Selected text =
Earth's Tectonic Plates

Now you know that seafloor and continents move around on Earth's surface. But what is it that is actually moving? In other words, what is the "plate" in plate tectonics? This question was also answered due to war, in this case the Cold War.

Although seismographs had been around for decades, during the 1950s and especially in the early 1960s, scientists set up seismograph networks to see if enemy nations were testing atomic bombs. Seismographs record seismic waves. Modern seismographs are sensitive enough to detect nuclear explosions.

While watching for enemy atom bomb tests, the seismographs were also recording all of the earthquakes that were taking place around the planet. These seismic records could be used to locate an earthquake's epicenter, the point on Earth's surface directly above the place where the earthquake occurs. Earthquakes are associated with large cracks in the ground, known as faults. Rocks on opposite sides of a fault move in opposite directions.

Earthquakes are not spread evenly around the planet, but are found mostly in certain regions. In the oceans, earthquakes are found along mid-ocean ridges and in and around deep sea trenches. Earthquakes are extremely common all around the Pacific Ocean basin and often occur near volcanoes. The intensity of earthquakes and volcanic eruptions around the Pacific led scientists to name this region the Pacific Ring of Fire (Figure 6.12). Earthquakes are also common in the world's highest mountains, the Himalaya Mountains of Asia, and across the Mediterranean region.

Figure 6.12: The bold pink swatch outlines the volcanoes and active earthquake areas found around the Pacific Ocean basin, which is called the Pacific Ring of Fire.

Scientists noticed that the earthquake epicenters were located along the mid-ocean ridges, trenches and large faults that mark the edges of large slabs of Earth's lithosphere (Figure 6.13). They named these large slabs of lithosphere plates. The movements of the plates were then termed plate tectonics. A single plate can be made of all oceanic lithosphere or all continental lithosphere, but nearly all plates are made of a combination of both.

Figure 6.13: A map of earthquake epicenters shows that earthquakes are found primarily in lines that run up the edges of some continents, through the centers of some oceans, and in patches in some land areas.

[Collected data]
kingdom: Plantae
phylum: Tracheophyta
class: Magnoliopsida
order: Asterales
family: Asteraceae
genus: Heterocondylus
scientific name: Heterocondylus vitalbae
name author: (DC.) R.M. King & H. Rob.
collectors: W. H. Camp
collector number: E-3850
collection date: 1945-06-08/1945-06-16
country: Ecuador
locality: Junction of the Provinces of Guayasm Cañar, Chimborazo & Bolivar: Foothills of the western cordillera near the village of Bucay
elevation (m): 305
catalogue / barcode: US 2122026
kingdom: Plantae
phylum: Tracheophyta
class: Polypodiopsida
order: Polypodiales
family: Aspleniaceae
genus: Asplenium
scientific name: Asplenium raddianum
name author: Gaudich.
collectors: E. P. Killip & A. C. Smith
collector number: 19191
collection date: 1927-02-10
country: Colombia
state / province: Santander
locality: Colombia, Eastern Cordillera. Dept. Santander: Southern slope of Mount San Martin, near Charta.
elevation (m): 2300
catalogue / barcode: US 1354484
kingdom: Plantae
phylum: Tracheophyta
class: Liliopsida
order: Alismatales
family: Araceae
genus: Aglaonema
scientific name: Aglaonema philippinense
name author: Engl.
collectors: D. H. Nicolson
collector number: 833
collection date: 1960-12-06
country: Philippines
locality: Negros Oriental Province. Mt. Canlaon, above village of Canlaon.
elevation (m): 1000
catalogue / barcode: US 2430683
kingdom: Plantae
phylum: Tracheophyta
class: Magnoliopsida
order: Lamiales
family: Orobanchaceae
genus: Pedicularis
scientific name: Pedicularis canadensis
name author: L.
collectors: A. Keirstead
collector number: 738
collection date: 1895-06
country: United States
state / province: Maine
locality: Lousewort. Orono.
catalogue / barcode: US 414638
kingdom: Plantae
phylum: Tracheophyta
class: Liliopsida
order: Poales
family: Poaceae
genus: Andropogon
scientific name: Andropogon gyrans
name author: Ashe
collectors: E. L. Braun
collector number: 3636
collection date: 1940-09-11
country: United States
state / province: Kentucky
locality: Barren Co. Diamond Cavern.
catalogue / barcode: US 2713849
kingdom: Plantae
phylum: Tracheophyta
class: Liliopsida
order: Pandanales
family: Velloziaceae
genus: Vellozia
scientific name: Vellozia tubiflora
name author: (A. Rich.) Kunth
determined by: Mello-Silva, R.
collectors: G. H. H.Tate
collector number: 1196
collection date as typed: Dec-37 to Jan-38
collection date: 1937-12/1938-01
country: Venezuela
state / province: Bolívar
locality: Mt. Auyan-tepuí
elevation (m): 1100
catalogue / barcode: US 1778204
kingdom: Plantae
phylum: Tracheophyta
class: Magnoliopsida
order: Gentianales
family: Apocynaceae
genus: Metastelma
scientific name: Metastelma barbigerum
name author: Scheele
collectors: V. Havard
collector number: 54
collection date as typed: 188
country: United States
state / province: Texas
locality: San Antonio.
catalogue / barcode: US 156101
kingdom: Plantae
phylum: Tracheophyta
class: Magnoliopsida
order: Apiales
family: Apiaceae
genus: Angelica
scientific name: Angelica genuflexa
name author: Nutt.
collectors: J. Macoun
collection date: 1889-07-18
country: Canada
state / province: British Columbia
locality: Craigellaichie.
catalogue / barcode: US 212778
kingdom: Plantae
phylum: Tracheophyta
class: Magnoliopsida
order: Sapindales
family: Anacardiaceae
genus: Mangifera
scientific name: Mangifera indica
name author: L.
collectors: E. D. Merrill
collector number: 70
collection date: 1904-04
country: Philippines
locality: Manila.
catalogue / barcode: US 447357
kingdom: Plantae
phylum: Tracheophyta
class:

Activity = Continue the passage on Earth's tectonic plates, picking up right after its last sentence.

Result for this exercise =
The lithosphere is divided into a dozen major and several minor plates. The plates' edges can be drawn by connecting the dots that are earthquake epicenters. Scientists have named each of the plates and have determined the direction that each is moving (Figure 6.14). Plates move around the Earth's surface at a rate of a few centimeters a year, about the same rate fingernails grow.

Figure 6.14: The lithospheric plates and their names. The arrows show whether the plates are moving apart, moving together, or sliding past each other.

How Plates Move

We know that seafloor spreading moves the lithospheric plates around on Earth's surface but what drives seafloor spreading? The answer is in lesson one of this chapter: mantle convection. At this point it would help to think of a convection cell as a rectangle or oval. Each side of the rectangle is a limb of the cell. The convection cell is located in the mantle. The base is deep in the mantle and the top is near the crust. There is a limb of mantle material moving on one side of the rectangle, one limb moving horizontally across the top of the rectangle, one limb moving downward on the other side of the rectangle, and the final limb moving horizontally to where the material begins to move upward again.

Now picture two convection cells side-by-side in the mantle. The rising limbs of material from the two adjacent cells reach the base of the crust at the mid-ocean ridge. Some of the hot magma crystallizes and creates new ocean crust. This seafloor moves off the axis of the mid-ocean ridge in both directions when still newer seafloor erupts. The oceanic plate moves outward due to the eruption of new oceanic crust at the mid-ocean ridge.

Beneath the moving crust is the laterally moving top limb of the mantle convection cells. Each convection cell is moving seafloor away from the ridge in opposite directions. This horizontal mantle flow moves with the crust across the ocean basin and away from the ridge. As the material moves horizontally, the seafloor thickens and both the new crust and the mantle beneath it cool. Where the limbs of the convection cells plunge down into the deeper mantle, oceanic crust is dragged into the mantle as well. This takes place at the deep sea trenches. As the crust dives into the mantle its weight drags along the rest of the plate and pulls it downward. The last limbs of the convection cells flow along the core. The material is heated and so is ready to rise again when it reaches the rising limb of the convection cell. As you can see, each convection cell is found beneath a different lithospheric plate and is responsible for the movement of that plate.

Plate Boundaries

Back at the planet's surface, the edges where two plates meet are known as plate boundaries. Most geologic activity, including volcanoes, earthquakes, and mountain building, takes place at plate boundaries where two enormous pieces of solid lithosphere interact.

Think about two cars moving around a parking lot. In what three ways can those cars move relative to each other? They can move away from each other, they can move toward each other, or they can slide past each other. These three types of relative motion also define the three types of plate boundaries:

  • Divergent plate boundaries: the two plates move away from each other.
  • Convergent plate boundaries: the two plates move towards each other.
  • Transform plate boundaries: the two plates slip past each other.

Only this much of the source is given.